Multi-agent collaboration: three agents working together, one writes code, one writes docs, one runs tests. All three read and write files through TigerFS without interference. All three check Memory Engine to avoid duplicating work. All three have their own Ox sandboxes that can still access the shared Ghost database. Shared substrate, but no shared failure modes.


Why PostgreSQL

The Ghost team worked on TimescaleDB for years—TimescaleDB is one of the most widely-used PostgreSQL time-series extensions. Memory Engine’s temporal capabilities come directly from a decade of that engineering work.

The reason to choose PostgreSQL is brutally practical: it’s been proven in production for over 30 years, handling transactions, concurrency, replication, and failure recovery with ease. Agent infrastructure needs a stable foundation, and stable means boring—boring things are reliable.

When database, memory, search, and files all run on the same PostgreSQL, they naturally share the same transaction model, the same authentication, the same query language.
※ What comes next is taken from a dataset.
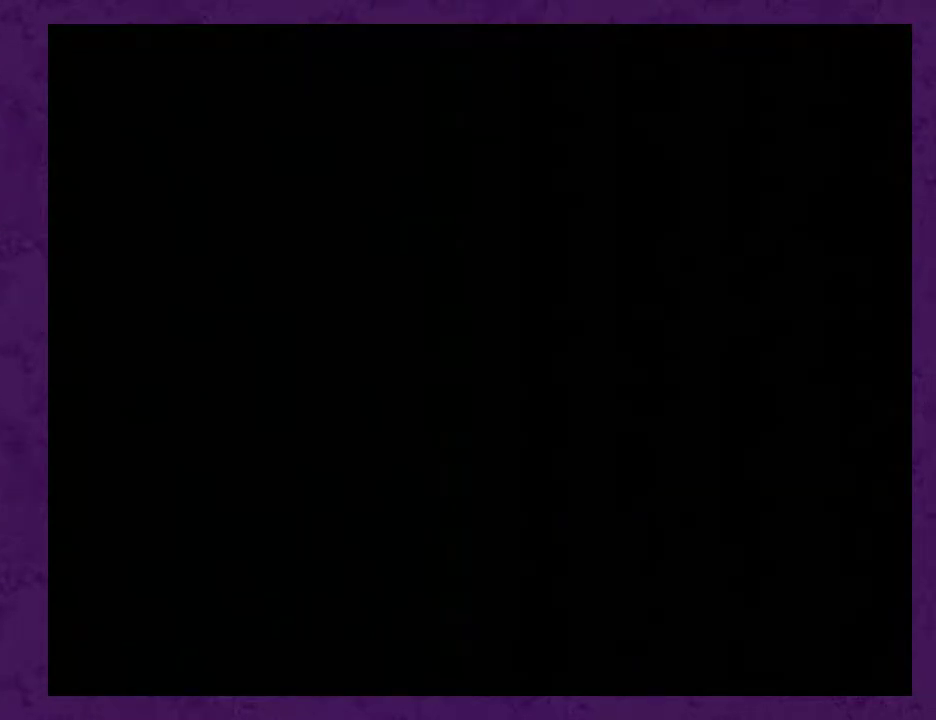
{"buttons": [], "events": [[283, "DPAD_RIGHT", "down"], [383, "A", "down"], [467, "A", "up"], [500, "DPAD_RIGHT", "up"]]}
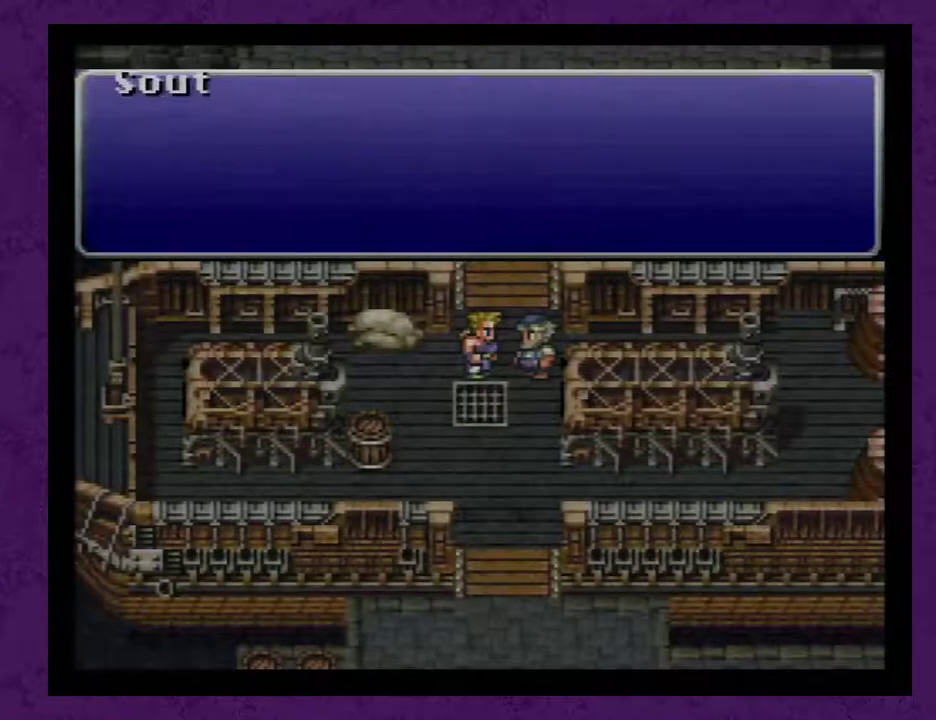
{"buttons": [], "events": [[33, "A", "down"], [100, "A", "up"], [150, "A", "down"], [217, "A", "up"], [317, "A", "down"], [367, "A", "up"], [467, "A", "down"], [500, "A", "up"]]}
That “glue layer” was never needed in the first place.


Getting Started

Ghost is in early access. Install with:

curl -fsSL https://install.ghost.build | sh

Run ghost mcp install directly in Claude Code, and agents can start using this toolchain immediately.

The full toolkit:

  • Ghost → Instant, ephemeral databases for agents
  • Memory Engine → Persistent, temporal agent memory
  • pg_textsearch → BM25 + vector hybrid search
  • TigerFS → PostgreSQL-backed filesystem
  • Ox → Sandboxed execution connected to your data

All running on PostgreSQL, all MCP-native. Each works standalone, better together.


FAQ

What’s the difference between Ghost and traditional database services?

Traditional databases require careful sizing, cloud provider selection, storage planning, and ongoing maintenance. Ghost databases are created on demand and can be discarded after use—they don’t occupy your ops bandwidth. Every Ghost database is native PostgreSQL, so you don’t need to learn a new query language.

Why build everything on PostgreSQL?

PostgreSQL has been proven in production for thirty years with mature transaction processing, concurrency control, and failure recovery. When database, memory, search, and files all run on the same system, they naturally share the same transaction model and authentication—no extra glue code needed.

How does Memory Engine’s temporal memory actually work?

Most memory systems store information and retrieve it, not tracking what happened in between. Memory Engine tracks when each piece of information was true, when it changed, and when it was superseded. You can ask “what did the agent know about this user at 3pm on Tuesday?” and get an answer, because time is part of memory itself.